> _What you have to do_:
Please rewrite the text lines of the data below as a Markdown table with two columns, "Row" for the row number and "Line" for the line itself, skipping blank lines. Leave the pictures out.

> _Rendered chart images_:

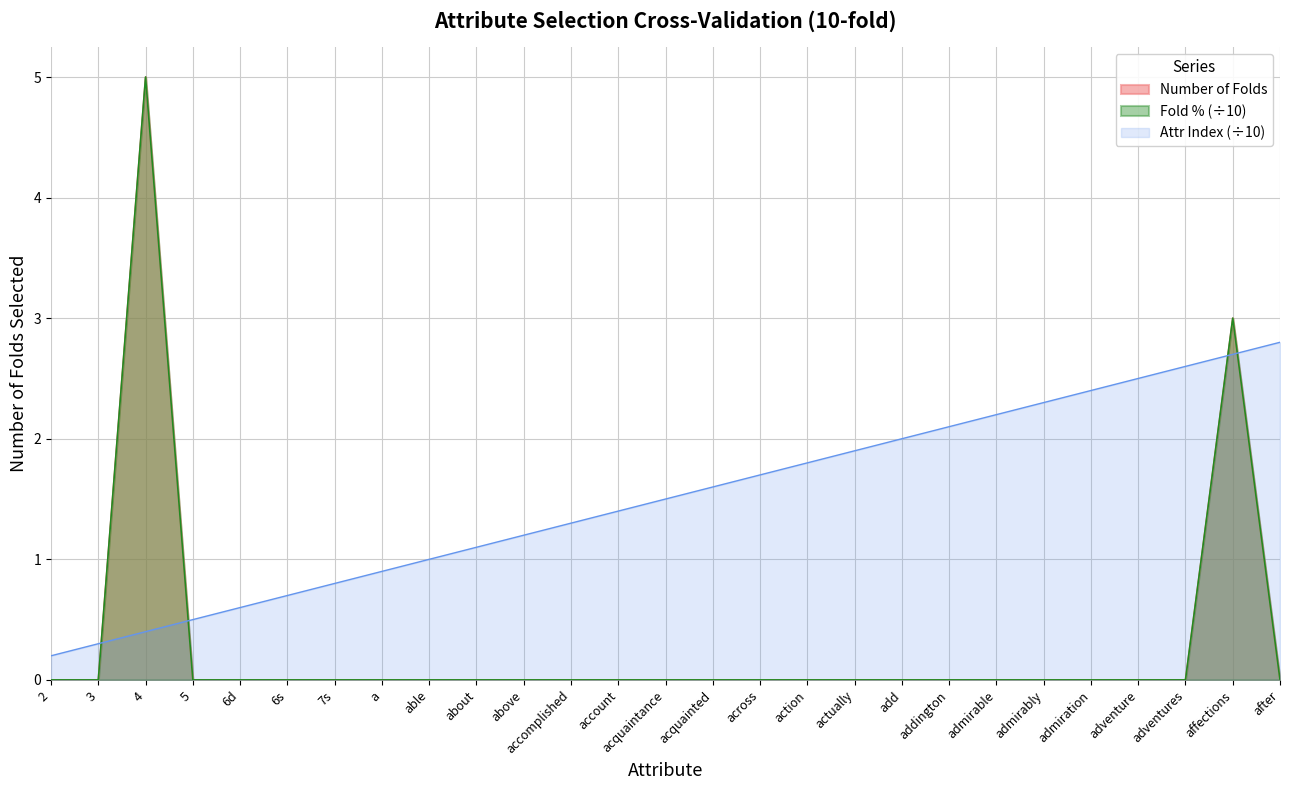

What is the label of the 8th point from the right?

addington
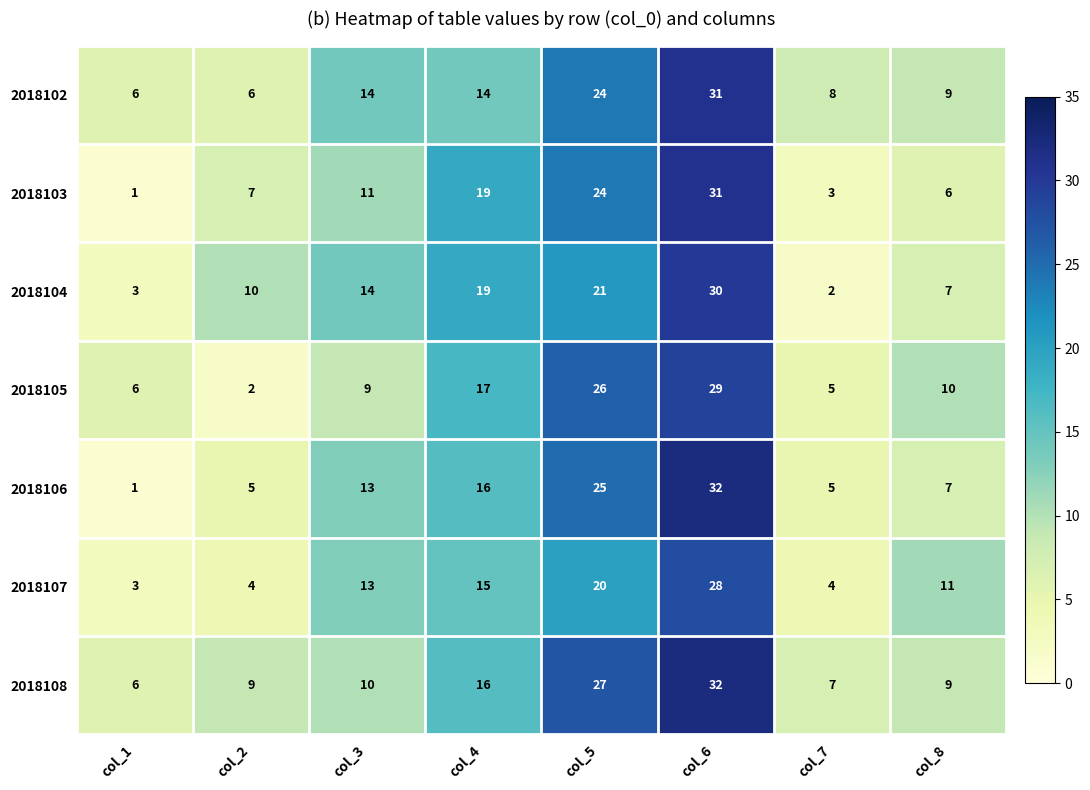

What is the spread (max minus min) of values at col_8?

5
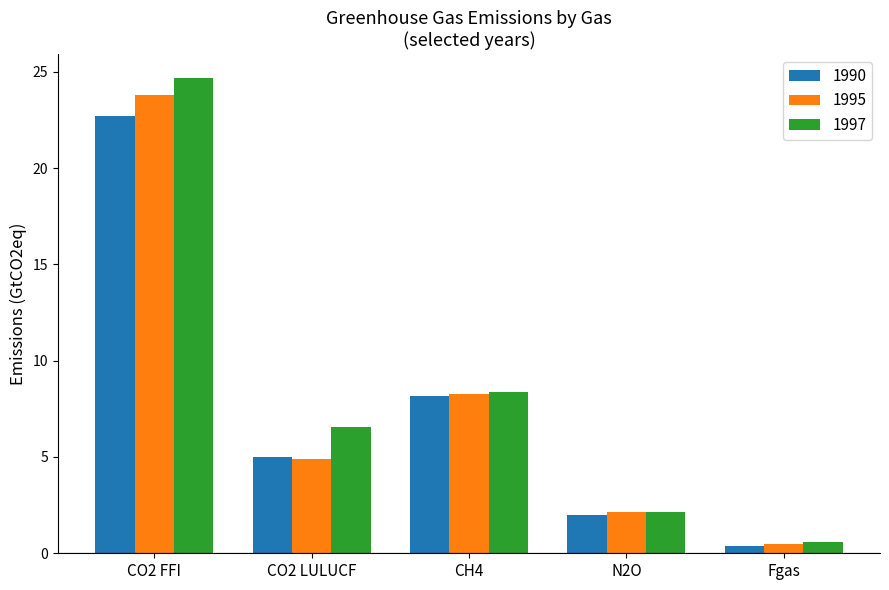

How many bars are there in each group?

3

> _Output_:
| Row | Line |
|---|---|
| 1 | What is the label of the 8th point from the right? |
| 2 | addington |
| 3 | What is the spread (max minus min) of values at col_8? |
| 4 | 5 |
| 5 | How many bars are there in each group? |
| 6 | 3 |